At the same time, American Jews have traditionally been in tune with their counterparts to the north in Canada, but for the most part they know very little about Mexico’s Jewish community south of the border.
It’s a story which deserves much more attention from American Jewry.
On the one hand, the Mexican Jewish community is a small minority — 41,000 people out of the country’s total population of 129 million — mostly living in Mexico City, a capital with high crime rates and threats to personal safety. But on the other hand, it is a thriving community where 95 percent of Jewish children attend Jewish day schools and members embody Jewish life in a pluralistic and empowering way.
In Mexico, almost half of Jewish children are involved in a youth movement and nearly every one of them spends the summer in Israel at age 16, either through school or their youth movement.
Consider that while knowing that in the Jewish community in the US, 53% of Jewish Millennials feel their connection to their Jewish identity is diminished when compared to their parents’ attachment, The Barna Group found in 2017. In fact, ever since the Pew Research Center published a high-profile study in 2013 which revealed that 22% of American Jews — including 32% of Millennials — describe themselves as having “no religion,” the subject of declining Jewish identity has remained at the forefront of communal priorities and concerns.
As American Jewry grapple with that challenge, Mexico’s Jewish community provides an unexpected paradigm for thriving Jewish life and meaningful connections with Israel. Even more powerfully, American Jews can relatively easily witness that paradigm in action firsthand.
Seizing this opportunity, The Jewish Agency for Israel is currently leading its first-ever mission to Mexico in order to provide a unique view into a community that puts a strong and successful focus on Jewish education, Jewish identity, and Israel engagement. To date, American Jews have lacked this thorough perspective on their southern neighbor. Now, they can start discussing a different kind of wall: the wall of unawareness between the American and Mexican Jewish communities, and the need to break it down.
The mission to Mexico represents the very essence of The Jewish Agency’s broader mission: to help people find their way into Jewish life and forge meaningful connections with Israel. The Jewish Agency puts this mission into action on the ground in Mexico in a variety of ways which advance those goals, including through the Jewish youth programs in Mexico supported and managed by Bitui, our educational resource center, which in partnership with the local Jewish community established a local organization with its own board that holds the provision of informal Jewish education; through the Oaxaca center of Project TEN, The Jewish Agency program that brings young Jewish adults from around the world to volunteer in Israel or developing regions; through the successful 15-year partnership between Mexico-Eshkol-and Northeastern New York as part of The Jewish Agency’s Partnership2Gether Peoplehood Platform; through the work of local Jewish Agency shlichim (Israeli emissaries) in different Mexican communities; and through the experiences of Mexican young adults who have experienced Israel with Jewish Agency partner programs such as Birthright Israel and Masa Israel Journey.

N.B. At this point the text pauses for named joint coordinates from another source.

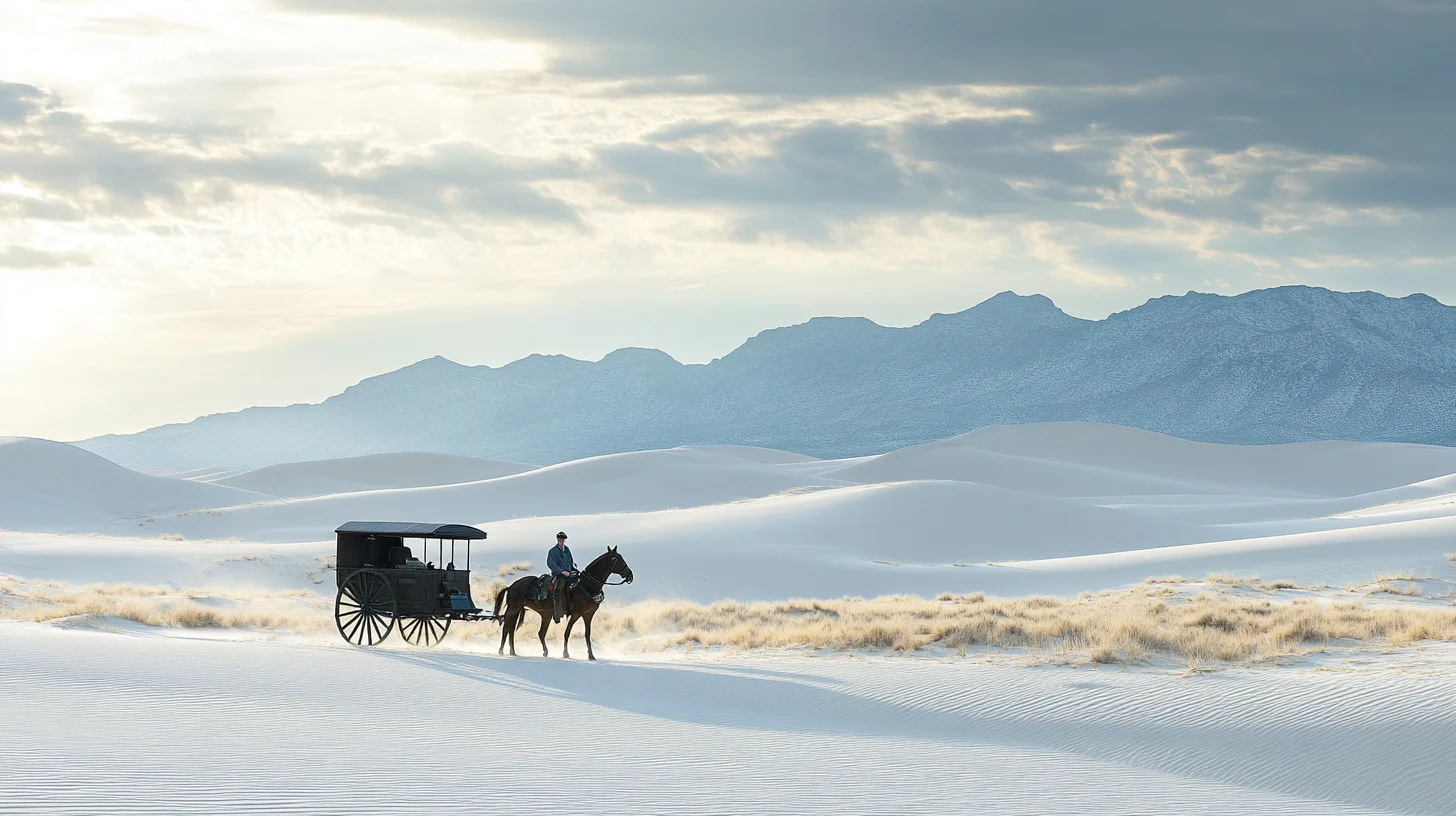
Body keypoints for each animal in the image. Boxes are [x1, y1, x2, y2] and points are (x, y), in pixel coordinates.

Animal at [495, 544, 631, 658]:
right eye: (616, 559)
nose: (630, 575)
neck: (586, 585)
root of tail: (511, 586)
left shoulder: (588, 614)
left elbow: (587, 634)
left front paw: (591, 656)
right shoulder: (576, 614)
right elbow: (567, 632)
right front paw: (566, 653)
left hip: (538, 613)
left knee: (526, 631)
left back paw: (517, 652)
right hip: (514, 609)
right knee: (507, 628)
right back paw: (501, 651)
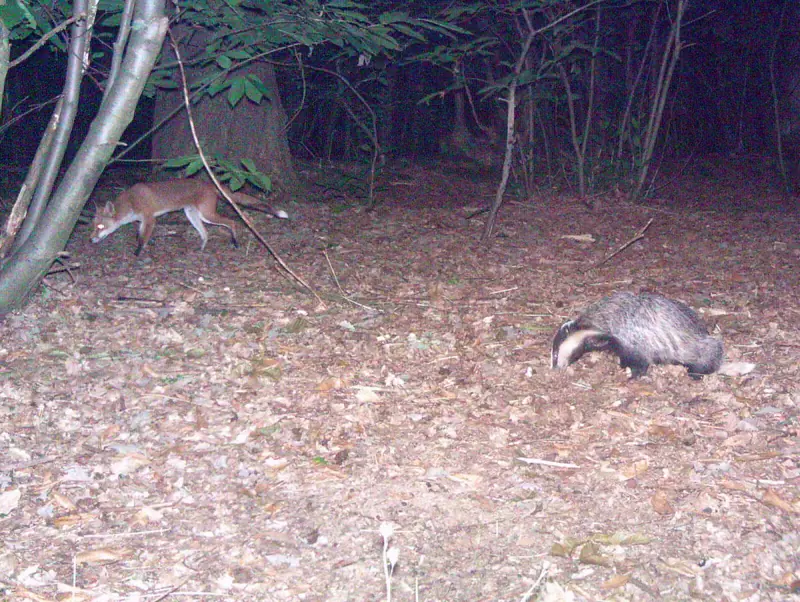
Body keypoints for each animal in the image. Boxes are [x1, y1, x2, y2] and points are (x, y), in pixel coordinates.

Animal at [90, 178, 288, 256]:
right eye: (93, 227)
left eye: (100, 227)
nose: (91, 240)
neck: (131, 201)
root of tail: (209, 183)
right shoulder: (142, 221)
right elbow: (138, 235)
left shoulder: (149, 218)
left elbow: (142, 239)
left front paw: (137, 254)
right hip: (193, 215)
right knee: (206, 233)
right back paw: (201, 249)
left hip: (207, 214)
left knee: (231, 222)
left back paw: (235, 242)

Those attending the mission will get an up-close look at that wide range of programming. They will return to the US with new insights which can enhance Jewish life and connections to Israel in their own communities.
This trip represents an unprecedented opportunity to learn and to be inspired right in the backyard of the largest Jewish community outside of Israel. The Jewish future in Mexico is a bright one, and as American Jews face defining questions about their own community, they would be well-served taking a page from the playbook of their brothers and sisters to the south. May’s mission is a crucial step in that journey.
For just a moment, consider putting off yet another round in the heated debate about the border wall. Instead, redirect that energy towards breaking down the wall of unawareness standing between American and Mexican Jews.